This I Believe

Ann - Norris, Tennessee
Entered on January 20, 2007
Age Group: 30 - 50

I work on the front lines of a Community Mental Health Agency that has been in operation for the past 50 years. We serve a 5-county area that is located in East Tennessee. Services are provided to consumers regardless of their ability to pay, a practice that is bold in the state of Tennessee. However, typical consumers of mental health care have state-funded TennCare managed by a contracted Behavioral Health Organization. There are some mental health consumers that have Medicare due to having a disability with those having private insurance being the fewest in number we serve. Most of the time, the demand for our services outweigh the availability given limited funding, but we still try to meet our clients’ needs by creatively making due with what we have. This description is standard for most Community Mental Health Agencies in Tennessee. Upon further reflection, though, my response to the rhetorical question “How is everything?” is not “Fine”. The Tennessee management of mental health care is not fine reflected by progressive restrictions on access to care.

The most recent revision in state coverage is a three-tiered co-pay system required to medicate some of the most acute psychiatric symptoms. There is little mention of expanded funding for the infrastructure necessary to assist mental health consumers in accessing their medication; rather cost-shifting to financially strapped Community Mental Health Agencies is the assumption. The perpetual process of rationing state-funded mental health care has left many behind. I wonder if the lives of those reliant on TennCare have been considered beyond being reduced to a budget item.
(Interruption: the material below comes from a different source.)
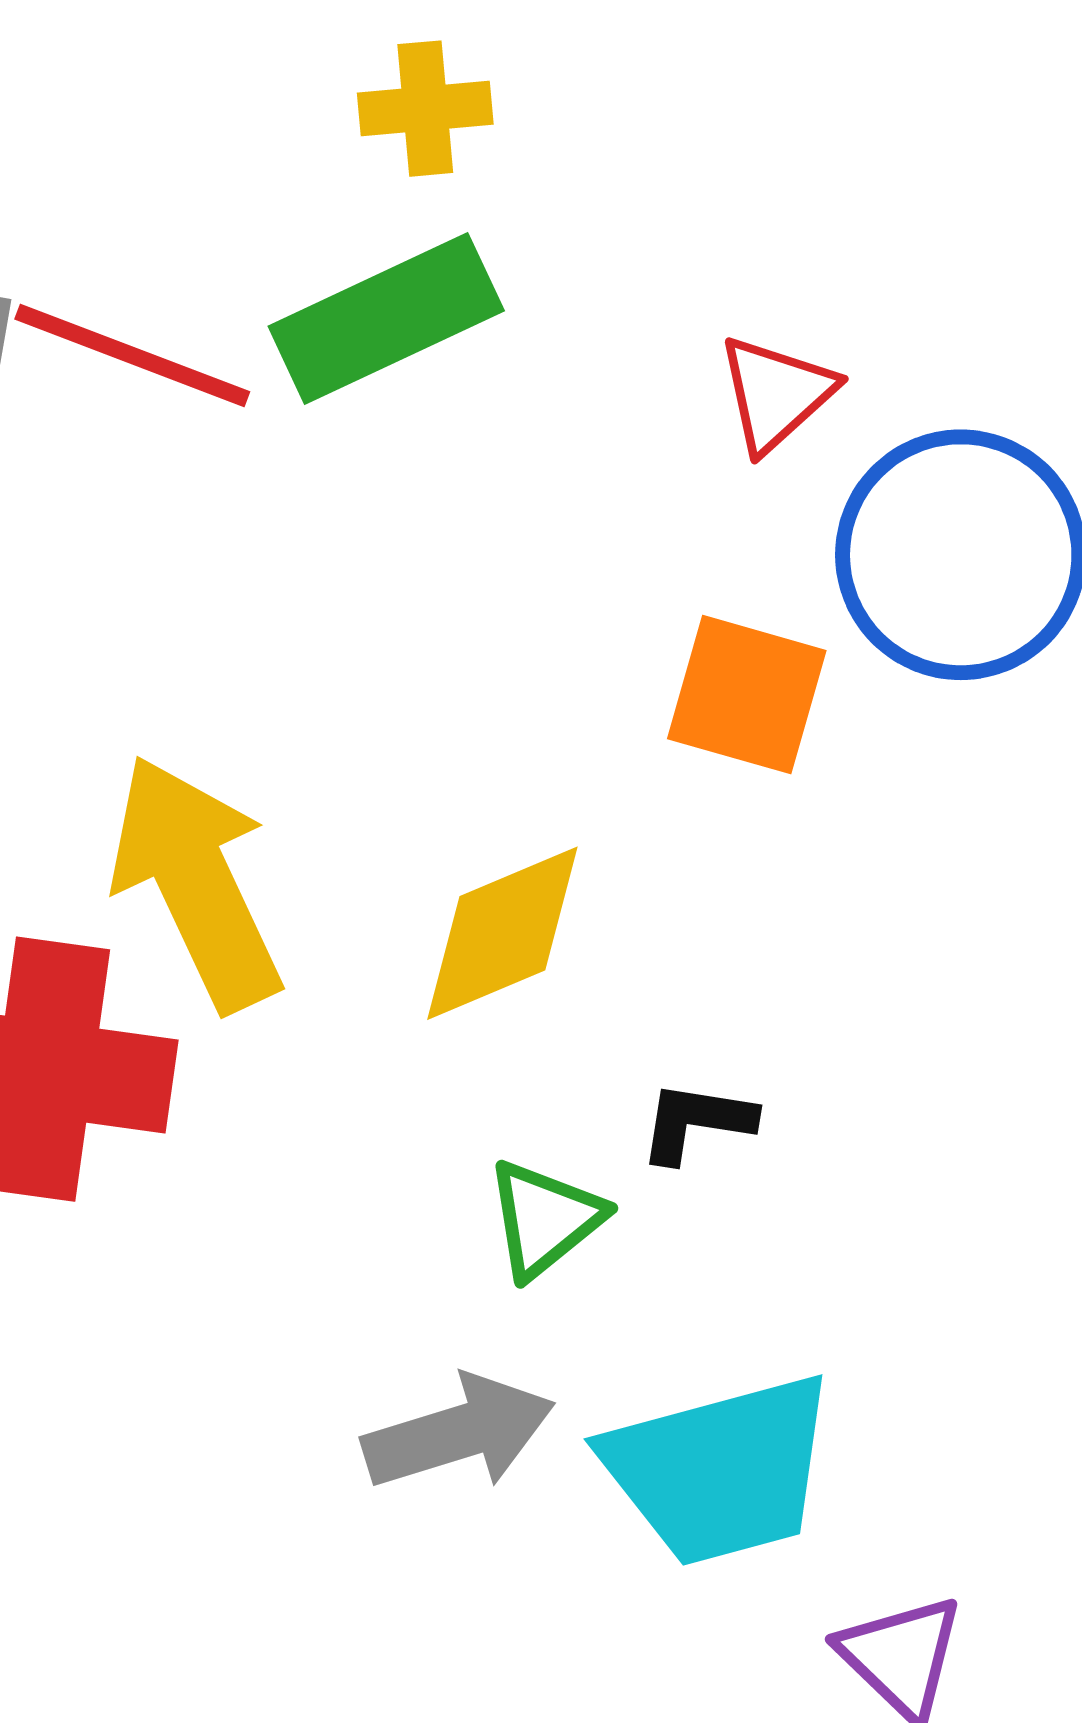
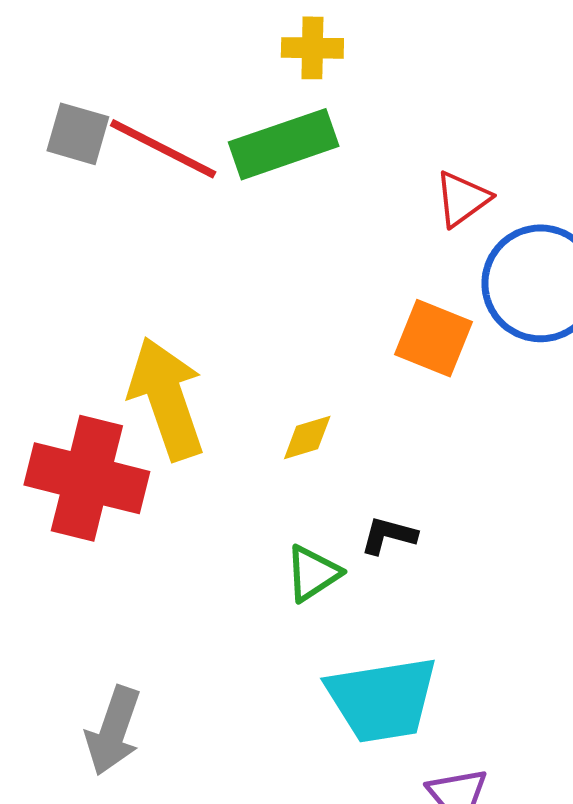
yellow diamond: (502, 933) -> (307, 438), size x0.6
gray arrow: (459, 1433) -> (113, 731), moved, turned 120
These numbers are actually people of all ages who work to meet their daily needs for housing, food, and clothing. They often fall between the cracks of available services or are too ashamed to ask for help when they need it most. They are people who rise above trauma and still manage to smile despite years of abuse or continued deprivation. Imagine looking through the eyes of these people. A child who has witnessed unspeakable things, an elderly person who faces sickness alone, a man who commits suicide after becoming disabled, and a woman who is paralyzed by fear after being found by her abuser.

Is it too much to ask our policy makers to consider the lives of those with chronic mental illness? Their lives are made so much harder by having to confront systemic barriers to mental health care. Limitations on state-funded care have resulted in agency closures, services geographically out of reach, and restricted eligibility criteria for the services remaining. Systemic barriers have also taken their toll on mental health workers who continuously struggle to meet client needs with fewer and fewer resources. Being expected to do more with less, mental health workers consequentially become enforcers of the system rather than advocates for change. Systemic barriers are legitimized by job requirements to complete new paperwork for meager reimbursement. Workers learn to harden their hearts to the pleas of their clients by focusing on working within a deprived system despite the personal costs of being arbiters of social injustice. Workers fool themselves into believing that they can serve more with less and consider short-cuts in providing care as treatment innovations. Incredible job demands with little glory finally take a toll on veteran providers of mental health care who burnout and retire only to make way for a second brigade of neophytes.

Perhaps this is what Herbert Spencer theorized was the natural evolution of humankind based on the survival of the fittest. Perhaps this is a form of societal tough love used to enforce the “boot straps” mentality of personal responsibility. Perhaps this is a spiritual test used to model the “right” way of living with the promise of joy in the afterlife. Perhaps this is just the American way to rely on ambition and ingenuity to make a life of desolation livable. This is not what I believe is the American dream, though. The dehumanization of any person is not compatible with my American dream. I believe that we are all called to be part of a collective, responsible for acting in compassion to support the growth of humanity as a whole rather than working for the welfare of a few. Crimes against humanity may have been recognized during times of war, but what about crimes against humanity bore by the poor everyday? Will the government ever stop using managed care organizations to leverage people’s pain for financial gain? Meanwhile, I remain on the front-lines as I wait for my next psychotherapy appointment, out of 14 scheduled for the day, to arrive for his 30 minutes of fame.